16/20 — Très bon
La version originale sur CD avait connu à l'époque beaucoup de bugs et j'ai profité récemment de récupérer la trilogie sur Gog.com à prix d'ami et en version française.
Atlantis date de 1997 et il est à l'image des point&click de l'époque : une histoire sympa qui fait voyager dans de jolis paysages parsemés d'énigmes. Evidemment, quand on joue ce genre de jeux, on accepte par principe qu'il est techniquement beaucoup vieilli et on ne saurait le sanctionner sur ce point.
Les casse-têtes sont sympas mais très classiques et ne poseront aucune difficulté aux habitués du genre.
Par contre, j'ai eu beaucoup de peine avec le gameplay qui est pour moi le gros point noir du jeu et qui va sans doute démotiver plus d'un joueur, surtout les joueurs du XXIème siècle...
Les déplacements sont très contraignants, même si on s'y fait vite.
L'aventure est linéaire à l'extrême et on est obligé de respecter scrupuleusement le scénario, ce qui induit forcément une impression de manque de liberté agaçant.
Les options de dialogue sont en peu nébuleuses puisque les possibilités de réponses sont représentées par des icônes et ça surprend un peu dans certaines situations, notamment au début. Attention, il est parfois pas possible d'épuiser toutes les possibilités de dialogue.
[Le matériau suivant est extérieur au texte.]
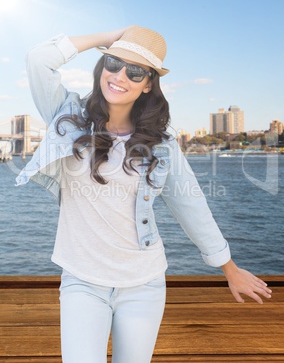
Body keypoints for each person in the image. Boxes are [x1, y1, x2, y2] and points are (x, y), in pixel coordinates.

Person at [16, 25, 272, 363]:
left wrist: (229, 268)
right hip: (82, 280)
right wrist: (105, 38)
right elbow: (39, 59)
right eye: (113, 63)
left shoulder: (162, 145)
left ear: (148, 83)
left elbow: (191, 205)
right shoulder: (68, 116)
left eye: (135, 71)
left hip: (144, 284)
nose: (120, 75)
Les personnages sont tous très semblables visuellement, on a l'impression d'être au contact d'un peuple de clones.
A plusieurs reprises dans le jeu, on est amené à devoir résoudre la même énigme pour réouvrir des passages précédemment ouverts. C'est un peu rageant.
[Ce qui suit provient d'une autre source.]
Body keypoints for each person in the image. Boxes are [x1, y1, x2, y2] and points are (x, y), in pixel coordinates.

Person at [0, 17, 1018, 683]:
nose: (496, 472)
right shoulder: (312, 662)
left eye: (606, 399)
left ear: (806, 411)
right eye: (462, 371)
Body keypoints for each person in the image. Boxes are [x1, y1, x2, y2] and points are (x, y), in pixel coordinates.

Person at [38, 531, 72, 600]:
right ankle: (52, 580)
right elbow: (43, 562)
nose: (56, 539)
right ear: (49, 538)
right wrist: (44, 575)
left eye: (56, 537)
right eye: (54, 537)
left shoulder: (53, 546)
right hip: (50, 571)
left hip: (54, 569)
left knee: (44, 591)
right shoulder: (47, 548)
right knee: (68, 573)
Il n'y a aucune possibilité de sauvegarder personnellement sa partie car on dépend d'une sauvegarde automatique lors de checkpoints invisibles.
Ce système m'a amené à me trouver devant une énigme quasi-insoluble car j'avais loupé un indice essentiel qui n'était plus accessible une fois le checkpoint passé (j'ai dû cherché la solution sur le net).
J'en arrive à la grosse particularité de ce jeu. Contrairement aux P&C classiques, l'essentiel du gameplay repose sur la rapidité (sous prétexte d'infiltration) et revêt un véritable aspect die&retry. Certains choix conduisent sans avertissement à la mort (et donc un retour au dernier checkpoint) et le plus souvent il faut tester toutes les options imaginables pour découvrir l'unique qui est correcte (et pas forcément la plus logique).
J'ai vraiment pas aimé ce système qui rallonge inutilement le temps de jeu et je me suis rapidement démotivée pour trouver la bonne action à faire lors de toutes ces situations où je mourrais systématiquement.
A l'arrivée, difficile néanmoins de sanctionner durement un jeu pour un gameplay qui conviendra peut-être à d'autres personnes car les limites techniques de l'époque expliquent sans doute ces choix pour faire ressentir aux joueurs le stress du personnage qui doit rester discret durant l'essentiel de l'aventure pour échapper aux assassins à ses trousses. Reste une histoire sympa qui donne envie de connaître la suite de la trilogie.